L’intervento si inserisce nell’ambito dei servizi di controllo del territorio predisposti dall’Arma dei Carabinieri per garantire la sicurezza della circolazione stradale e prevenire comportamenti che possano mettere a rischio l’incolumità degli utenti della strada.
Nel corso del servizio, i militari operanti, mentre percorrevano via Sant’Agostino, hanno notato un motociclo condotto dall’indagato che impegnava un’intersezione stradale nonostante il semaforo proiettasse luce rossa. Considerata la pericolosità della condotta, i Carabinieri hanno immediatamente intimato l’alt al conducente per procedere ai necessari controlli.
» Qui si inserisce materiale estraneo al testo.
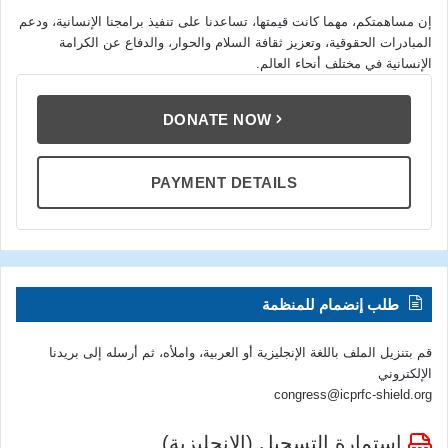
إن مساهمتكم، مهما كانت قيمتها، تساعدنا على تنفيذ برامجنا الإنسانية، ودعم
المبادرات الحقوقية، وتعزيز ثقافة السلام والحوار، والدفاع عن الكرامة
الإنسانية في مختلف أنحاء العالم.
DONATE NOW
PAYMENT DETAILS
طلب إنضمام للمنظمة
قم بتنزيل الملف باللغة الإنجليزية أو العربية، واملأه، ثم أرسله إلى بريدنا
الإلكتروني
congress@icprfc-shield.org
استمارة التسجيل (الإنجليزية)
L’uomo, tuttavia, ignorando l’ordine impartito dai militari, si è dato alla fuga nel tentativo di sottrarsi all’identificazione. Ne è scaturito un inseguimento durante il quale il quarantottenne ha posto in essere una serie di manovre particolarmente pericolose, procedendo a velocità sostenuta e transitando anche sui marciapiedi cittadini, con evidente rischio per la propria sicurezza e per quella degli altri utenti della strada.
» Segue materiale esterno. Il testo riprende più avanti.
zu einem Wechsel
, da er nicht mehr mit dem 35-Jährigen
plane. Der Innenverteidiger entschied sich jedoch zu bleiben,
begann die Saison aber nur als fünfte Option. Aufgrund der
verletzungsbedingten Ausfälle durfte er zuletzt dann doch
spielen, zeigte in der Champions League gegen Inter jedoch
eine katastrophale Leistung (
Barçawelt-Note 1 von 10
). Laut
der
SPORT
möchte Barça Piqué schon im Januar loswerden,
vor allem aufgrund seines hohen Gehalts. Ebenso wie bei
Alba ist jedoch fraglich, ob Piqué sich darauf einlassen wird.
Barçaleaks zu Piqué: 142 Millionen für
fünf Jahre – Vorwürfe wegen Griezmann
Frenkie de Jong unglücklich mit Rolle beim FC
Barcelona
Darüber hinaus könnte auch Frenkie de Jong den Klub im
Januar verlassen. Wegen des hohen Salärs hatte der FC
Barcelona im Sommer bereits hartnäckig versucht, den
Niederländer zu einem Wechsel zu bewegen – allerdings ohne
La fuga è terminata soltanto quando il motociclista ha imboccato via Ombrone, trovandosi di fronte a una strada senza uscita che gli ha impedito di proseguire ulteriormente. A quel punto i Carabinieri sono riusciti a bloccarlo e a sottoporlo agli accertamenti di rito.
Le verifiche successive hanno consentito di accertare che l’uomo era alla guida del motociclo pur essendo privo della patente di guida, già revocata in precedenza. Tale circostanza ha comportato il deferimento all’Autorità Giudiziaria anche per la specifica violazione contestata.
Al termine delle formalità previste dalla legge, l’arrestato è stato posto agli arresti domiciliari presso la propria abitazione, come disposto dall’Autorità Giudiziaria competente. Nella mattinata odierna è prevista l’udienza della convalida dell’arresto con rito direttissimo dinanzi al giudice monocratico del Tribunale di Latina.
L’operazione conferma il costante impegno dell’Arma dei Carabinieri nel controllo del territorio e nel contrasto a tutte quelle condotte che, attraverso la violazione delle norme del Codice della Strada e il mancato rispetto degli ordini impartiti dalle forze dell’ordine, possono costituire un serio pericolo per la sicurezza pubblica.